For instance, the FreeSurfer morphology analysis directory in our example dataset is called fbph2-000670986943. Under this directory, QueryAtlas needs the following datasets:

  • fbph2-000670986943/mri/brain.mgz
  • fbph2-000670986943/mri/aparc+aseg.mgz
  • fbph2-000670986943/surf/lh.pial
  • fbph2-000670986943/surf/rh.pial
  • fbph2-000670986943/label/lh.aparc.annot
  • fbph2-000670986943/label/rh.aparc.annot

What do we want HID webservices to provide?

  • The BIRN HID webservices shouldn't really need to know the subset of data that QueryAtlas needs... maybe the web interface can take a BIRN ID and create a FIPS/FreeSurfer xcede catalog with all uris in the FIPS and FreeSurfer directories, and package these into an Xcede catalog.
  • The catalog could be requested and downloaded from the HID web GUI, with a name like .xcat or .xcat.gzip or whatever. QueryAtlas could then open this file (or unzip and open) and find only the relevant uris for an fBIRN QueryAtlas session.
  • Then, for each uri in a catalog (or .xml MRML file), we need to be able to download programmatically using http:// or ftp:// etc. We are assuming all datasets are publicly readable.
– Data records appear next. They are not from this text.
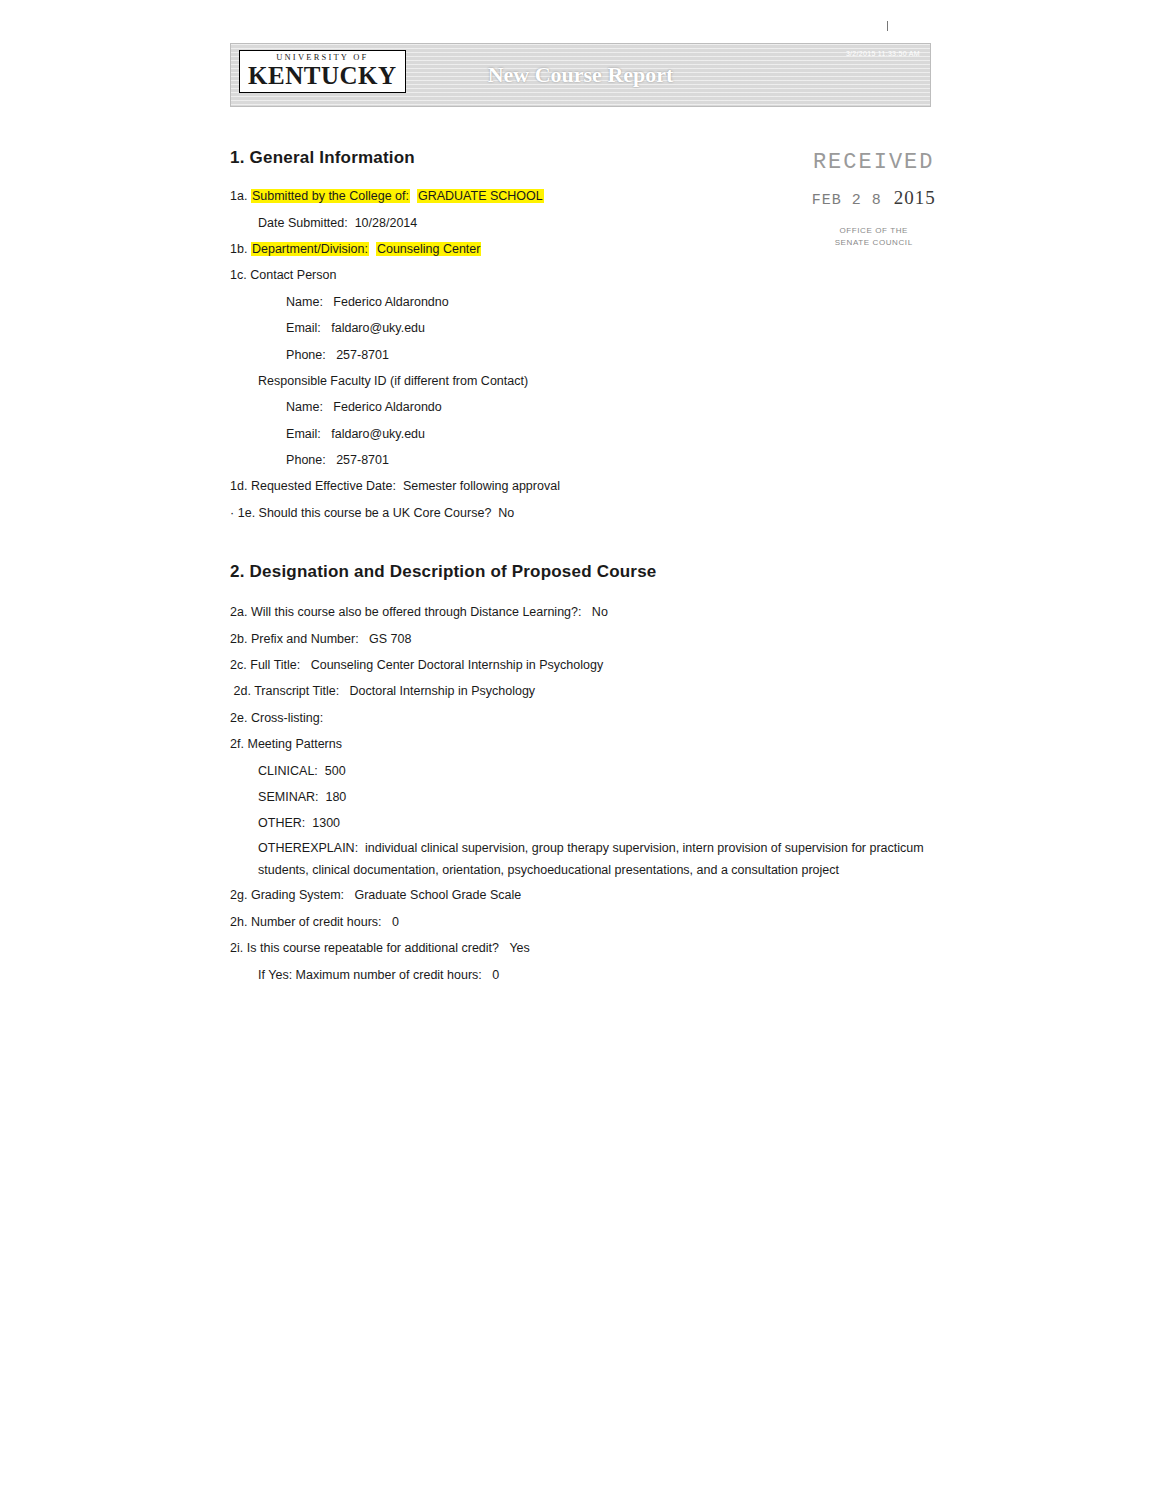UNIVERSITY OF KENTUCKY
New Course Report
3/2/2015 11:33:50 AM
RECEIVED
FEB 2 8 2015
OFFICE OF THE
SENATE COUNCIL
1. General Information
1a. Submitted by the College of: GRADUATE SCHOOL
Date Submitted: 10/28/2014
1b. Department/Division: Counseling Center
1c. Contact Person
Name: Federico Aldarondno
Email: faldaro@uky.edu
Phone: 257-8701
Responsible Faculty ID (if different from Contact)
Name: Federico Aldarondo
Email: faldaro@uky.edu
Phone: 257-8701
1d. Requested Effective Date: Semester following approval
· 1e. Should this course be a UK Core Course? No
2. Designation and Description of Proposed Course
2a. Will this course also be offered through Distance Learning?: No
2b. Prefix and Number: GS 708
2c. Full Title: Counseling Center Doctoral Internship in Psychology
2d. Transcript Title: Doctoral Internship in Psychology
2e. Cross-listing:
2f. Meeting Patterns
CLINICAL: 500
SEMINAR: 180
OTHER: 1300
OTHEREXPLAIN: individual clinical supervision, group therapy supervision, intern provision of supervision for practicum students, clinical documentation, orientation, psychoeducational presentations, and a consultation project
2g. Grading System: Graduate School Grade Scale
2h. Number of credit hours: 0
2i. Is this course repeatable for additional credit? Yes
If Yes: Maximum number of credit hours: 0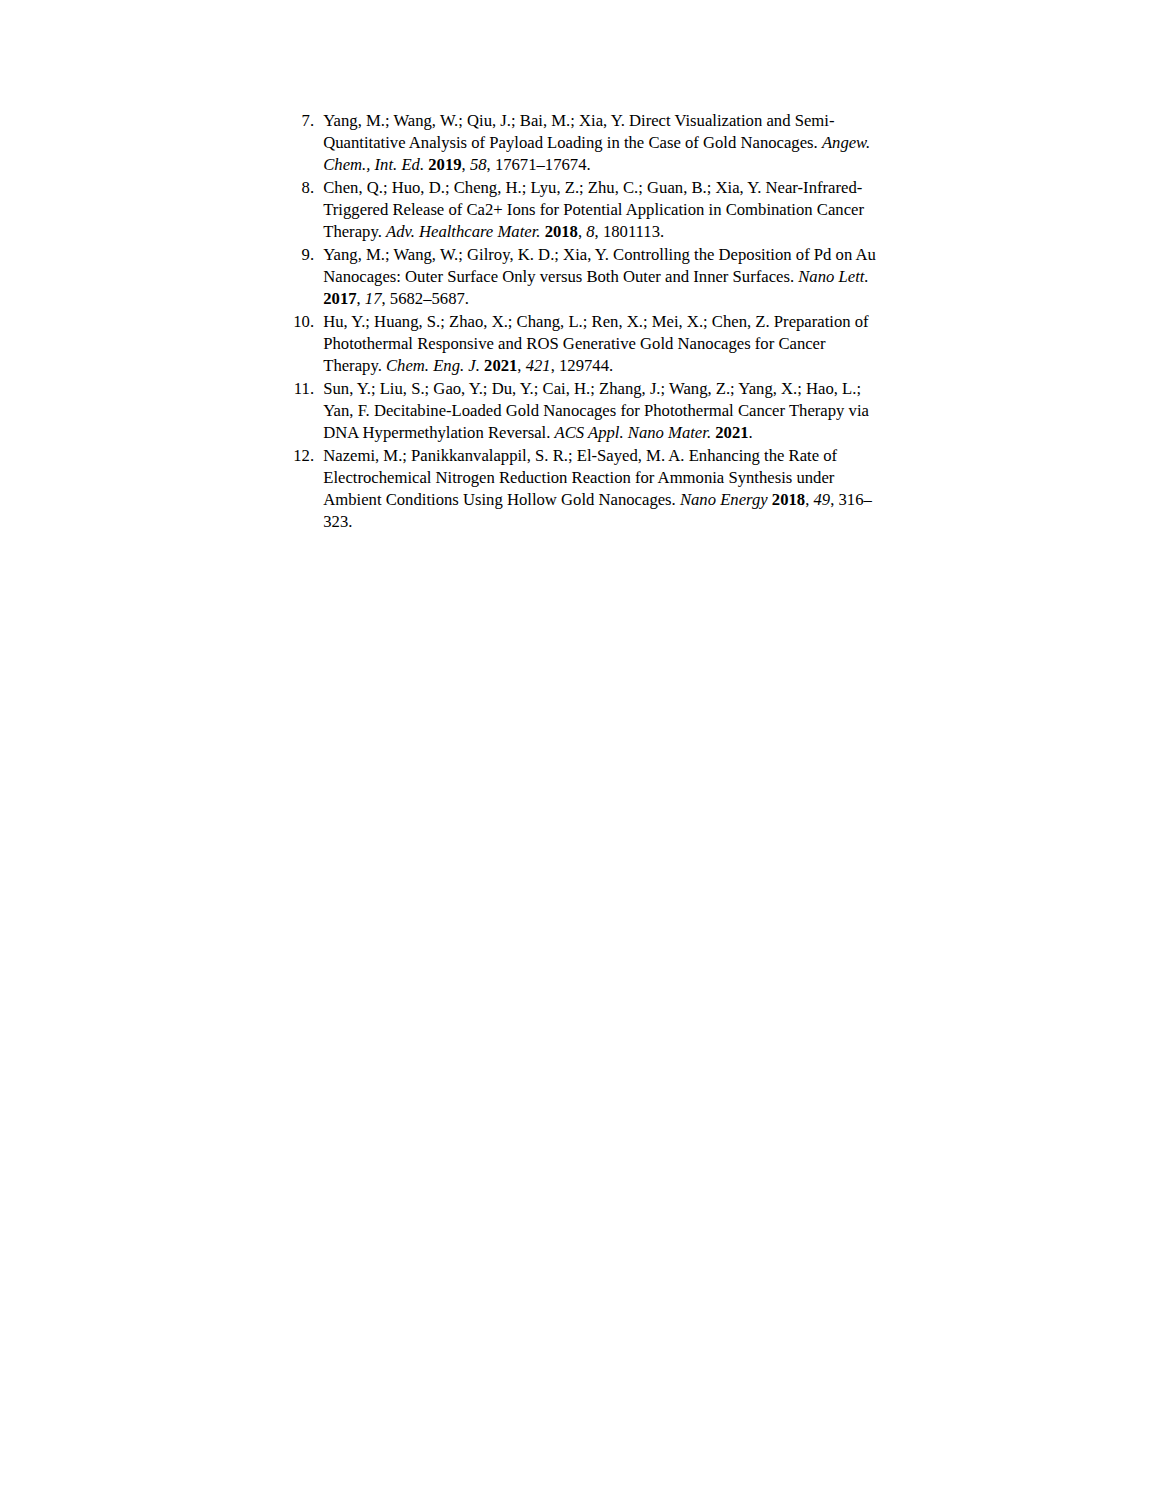7. Yang, M.; Wang, W.; Qiu, J.; Bai, M.; Xia, Y. Direct Visualization and Semi-Quantitative Analysis of Payload Loading in the Case of Gold Nanocages. Angew. Chem., Int. Ed. 2019, 58, 17671–17674.
8. Chen, Q.; Huo, D.; Cheng, H.; Lyu, Z.; Zhu, C.; Guan, B.; Xia, Y. Near-Infrared-Triggered Release of Ca2+ Ions for Potential Application in Combination Cancer Therapy. Adv. Healthcare Mater. 2018, 8, 1801113.
9. Yang, M.; Wang, W.; Gilroy, K. D.; Xia, Y. Controlling the Deposition of Pd on Au Nanocages: Outer Surface Only versus Both Outer and Inner Surfaces. Nano Lett. 2017, 17, 5682–5687.
10. Hu, Y.; Huang, S.; Zhao, X.; Chang, L.; Ren, X.; Mei, X.; Chen, Z. Preparation of Photothermal Responsive and ROS Generative Gold Nanocages for Cancer Therapy. Chem. Eng. J. 2021, 421, 129744.
11. Sun, Y.; Liu, S.; Gao, Y.; Du, Y.; Cai, H.; Zhang, J.; Wang, Z.; Yang, X.; Hao, L.; Yan, F. Decitabine-Loaded Gold Nanocages for Photothermal Cancer Therapy via DNA Hypermethylation Reversal. ACS Appl. Nano Mater. 2021.
12. Nazemi, M.; Panikkanvalappil, S. R.; El-Sayed, M. A. Enhancing the Rate of Electrochemical Nitrogen Reduction Reaction for Ammonia Synthesis under Ambient Conditions Using Hollow Gold Nanocages. Nano Energy 2018, 49, 316–323.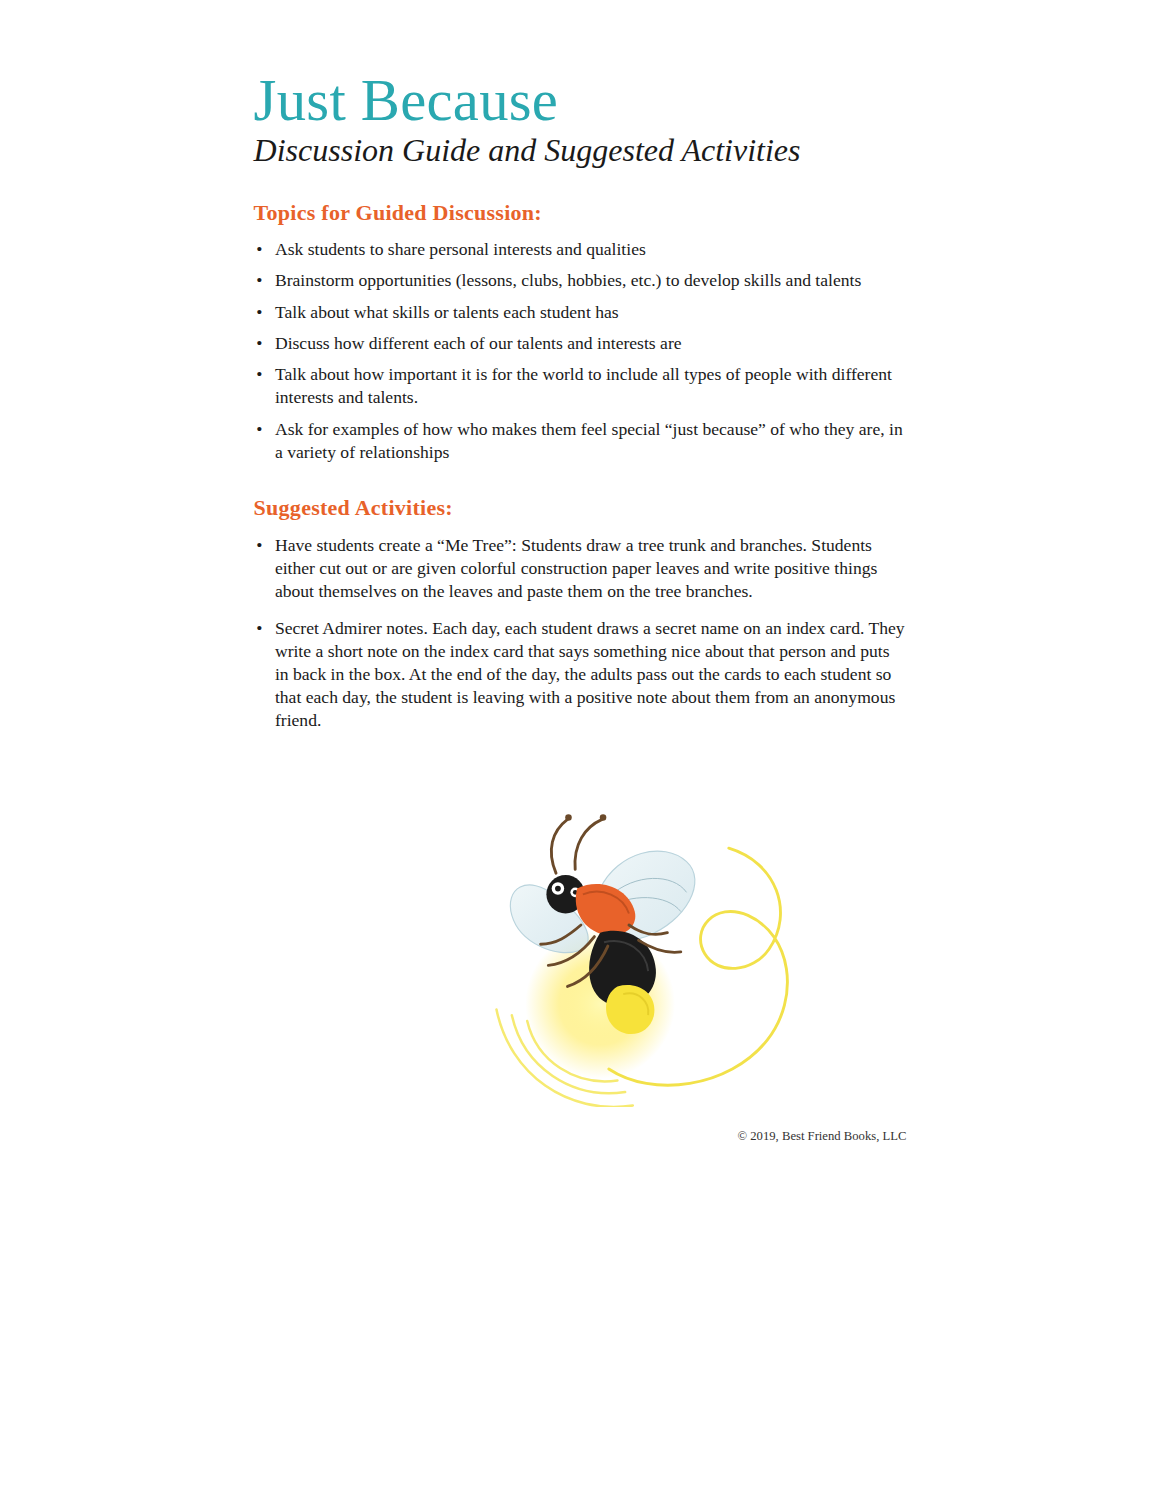Just Because
Discussion Guide and Suggested Activities
Topics for Guided Discussion:
Ask students to share personal interests and qualities
Brainstorm opportunities (lessons, clubs, hobbies, etc.) to develop skills and talents
Talk about what skills or talents each student has
Discuss how different each of our talents and interests are
Talk about how important it is for the world to include all types of people with different interests and talents.
Ask for examples of how who makes them feel special “just because” of who they are, in a variety of relationships
Suggested Activities:
Have students create a “Me Tree”: Students draw a tree trunk and branches. Students either cut out or are given colorful construction paper leaves and write positive things about themselves on the leaves and paste them on the tree branches.
Secret Admirer notes. Each day, each student draws a secret name on an index card. They write a short note on the index card that says something nice about that person and puts in back in the box. At the end of the day, the adults pass out the cards to each student so that each day, the student is leaving with a positive note about them from an anonymous friend.
© 2019, Best Friend Books, LLC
See this page for more discussion of QueryAtlas's current use of Xcede catalogs, and assumptions...

Asynchronous I/O Manager --Wendy

vtkMRMLStorageNode superclass needs to have methods which handle remote or local data loading, whether the uris are contained in an xcat or mrml file. Kind of like this:

  • Each subclass of vtkMRMLStorageNode will call the superclass method first.
  • Superclass method will look at uri, and decide if dataset is local or remote.
  • If local, the subclass will load the data and return.
  • If remote, the superclass will check to see if the data is cached on disk (in /tmp or wherever).
  • If data is cached, subclass method will load that dataset from disk and return.
  • If data is not cached, subclass method will spawn an independent thread of control that will interact with the Asynchronous I/O Manager, passing it the type of storage node required for the dataset:
    • Thread will create a new download entry and observe the cancel button
    • it will make whatever call it needs to download (http)
    • it will display progress on a progress meter.
    • and when complete, it will call a method on the vtkMRMLStorageNode subclass to load dataset from local cache.